Password, dictionnaire « unibilingue »


Password, édition cartonnée 1989, réédité en poche en 2001, Modulo Éditeur, Mont-Royal, Québec.

««

We are proud to present to the French Canadian community the very first English learner’s dictionary designed explicitly for users whose native language is French.

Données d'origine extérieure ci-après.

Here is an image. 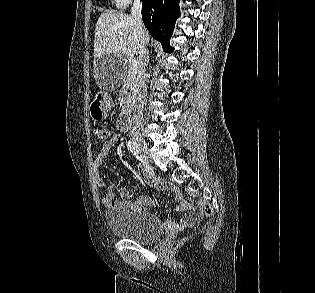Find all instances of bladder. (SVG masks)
I'll return each mask as SVG.
<instances>
[{"mask_svg": "<svg viewBox=\"0 0 315 293\" xmlns=\"http://www.w3.org/2000/svg\"><path fill=\"white\" fill-rule=\"evenodd\" d=\"M111 231L119 237L139 243H149L162 234L159 222L152 216L130 208L120 206L105 213Z\"/></svg>", "mask_w": 315, "mask_h": 293, "instance_id": "1", "label": "bladder"}]
</instances>
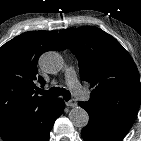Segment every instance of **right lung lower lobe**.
<instances>
[{"mask_svg":"<svg viewBox=\"0 0 141 141\" xmlns=\"http://www.w3.org/2000/svg\"><path fill=\"white\" fill-rule=\"evenodd\" d=\"M64 105L60 98H53L45 107L16 116L0 129L1 138L3 141H48Z\"/></svg>","mask_w":141,"mask_h":141,"instance_id":"obj_1","label":"right lung lower lobe"}]
</instances>
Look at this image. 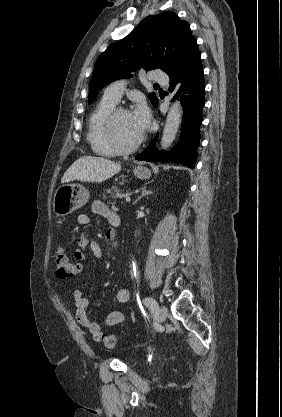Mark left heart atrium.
I'll return each instance as SVG.
<instances>
[{
    "label": "left heart atrium",
    "mask_w": 282,
    "mask_h": 417,
    "mask_svg": "<svg viewBox=\"0 0 282 417\" xmlns=\"http://www.w3.org/2000/svg\"><path fill=\"white\" fill-rule=\"evenodd\" d=\"M135 121L138 127L143 131L149 123V113L145 107L140 109L134 114Z\"/></svg>",
    "instance_id": "1"
}]
</instances>
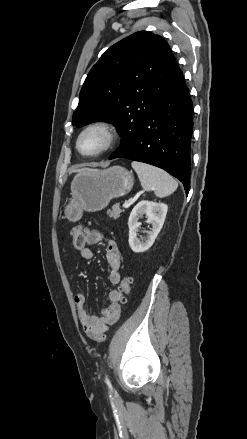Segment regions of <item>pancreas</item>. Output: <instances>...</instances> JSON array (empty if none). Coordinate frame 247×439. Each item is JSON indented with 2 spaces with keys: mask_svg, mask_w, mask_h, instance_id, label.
I'll return each instance as SVG.
<instances>
[{
  "mask_svg": "<svg viewBox=\"0 0 247 439\" xmlns=\"http://www.w3.org/2000/svg\"><path fill=\"white\" fill-rule=\"evenodd\" d=\"M122 212H124V209H121V208L119 207V204H115V205L112 207V209H109V210L107 211V214H108L109 218L117 219V218L120 217V214H121Z\"/></svg>",
  "mask_w": 247,
  "mask_h": 439,
  "instance_id": "cf45deb5",
  "label": "pancreas"
}]
</instances>
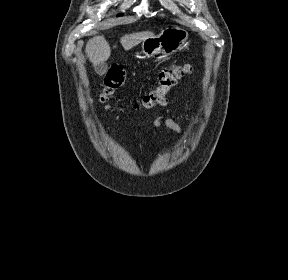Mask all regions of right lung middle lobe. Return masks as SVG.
I'll use <instances>...</instances> for the list:
<instances>
[{
  "label": "right lung middle lobe",
  "instance_id": "dd1d6c3e",
  "mask_svg": "<svg viewBox=\"0 0 288 280\" xmlns=\"http://www.w3.org/2000/svg\"><path fill=\"white\" fill-rule=\"evenodd\" d=\"M120 15H123V14H118L117 16H120Z\"/></svg>",
  "mask_w": 288,
  "mask_h": 280
}]
</instances>
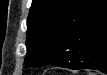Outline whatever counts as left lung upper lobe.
Wrapping results in <instances>:
<instances>
[{"mask_svg": "<svg viewBox=\"0 0 107 75\" xmlns=\"http://www.w3.org/2000/svg\"><path fill=\"white\" fill-rule=\"evenodd\" d=\"M97 0H33L27 19L26 66L55 64L54 50L76 40L78 22Z\"/></svg>", "mask_w": 107, "mask_h": 75, "instance_id": "left-lung-upper-lobe-1", "label": "left lung upper lobe"}]
</instances>
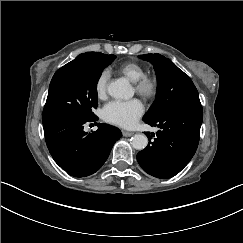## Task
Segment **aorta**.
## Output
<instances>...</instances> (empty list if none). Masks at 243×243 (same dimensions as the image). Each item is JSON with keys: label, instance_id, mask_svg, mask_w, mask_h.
Wrapping results in <instances>:
<instances>
[{"label": "aorta", "instance_id": "aorta-1", "mask_svg": "<svg viewBox=\"0 0 243 243\" xmlns=\"http://www.w3.org/2000/svg\"><path fill=\"white\" fill-rule=\"evenodd\" d=\"M108 93L115 99H130L134 95V89L126 78H119L108 86ZM131 144L136 150H143L148 144V138L144 134H135Z\"/></svg>", "mask_w": 243, "mask_h": 243}]
</instances>
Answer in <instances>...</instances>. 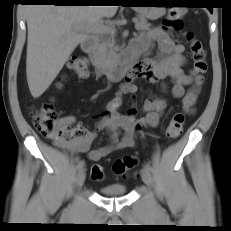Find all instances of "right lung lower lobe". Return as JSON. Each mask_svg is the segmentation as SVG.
Segmentation results:
<instances>
[{"label": "right lung lower lobe", "instance_id": "1", "mask_svg": "<svg viewBox=\"0 0 231 231\" xmlns=\"http://www.w3.org/2000/svg\"><path fill=\"white\" fill-rule=\"evenodd\" d=\"M29 3H51L54 5H84L83 0H25Z\"/></svg>", "mask_w": 231, "mask_h": 231}]
</instances>
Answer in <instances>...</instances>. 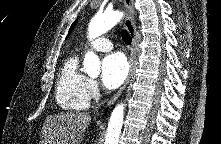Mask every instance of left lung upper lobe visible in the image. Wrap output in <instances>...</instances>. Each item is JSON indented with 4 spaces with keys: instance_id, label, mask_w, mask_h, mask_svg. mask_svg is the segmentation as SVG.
<instances>
[{
    "instance_id": "left-lung-upper-lobe-1",
    "label": "left lung upper lobe",
    "mask_w": 221,
    "mask_h": 144,
    "mask_svg": "<svg viewBox=\"0 0 221 144\" xmlns=\"http://www.w3.org/2000/svg\"><path fill=\"white\" fill-rule=\"evenodd\" d=\"M76 22H77V20L72 24V26H71V28L69 30L68 36L71 34L72 30L74 29V26H75Z\"/></svg>"
}]
</instances>
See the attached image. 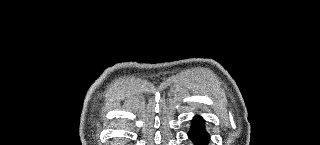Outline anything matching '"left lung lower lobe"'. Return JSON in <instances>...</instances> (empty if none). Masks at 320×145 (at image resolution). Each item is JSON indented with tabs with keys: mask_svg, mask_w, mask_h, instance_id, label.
<instances>
[{
	"mask_svg": "<svg viewBox=\"0 0 320 145\" xmlns=\"http://www.w3.org/2000/svg\"><path fill=\"white\" fill-rule=\"evenodd\" d=\"M188 136L196 145H205L208 142L209 135L205 131L204 120L200 116L193 119Z\"/></svg>",
	"mask_w": 320,
	"mask_h": 145,
	"instance_id": "1",
	"label": "left lung lower lobe"
}]
</instances>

Password is truly a user-friendly dictionary, and no preparation for its use is required.

»»

L’auteur du concept, Lionel Kernerman, parle de « semi-lingual approach to lexicography for foreign language learners » au sujet de ses dicos, dont le premier parut en Israël en 1986, version hébraïque d’un dictionnaire de l’anglais courant (http://kdictionaries.com/newsletter/kdn1-4.html).

« The term semi-bilingual was coined by Lionel Kernerman to describe the new lexicographic concept, for want of a better name for this hybrid dictionary » (ibid.).

L’expression « semi-bilingual » étant remise en cause, j’appellerais unibilingue(*) le dico Password, qui, dans l’ordre après l’entrée anglaise, donne la catégorie grammaticale (en anglais), une ou plusieurs définitions (en anglais), une ou plusieurs citations (en anglais), puis l’équivalent français usuel en fin de ligne après une puce (bien visible, en gras), le tout étant répété et numéroté s’il y a plusieurs acceptions, comme dans tous les dicos.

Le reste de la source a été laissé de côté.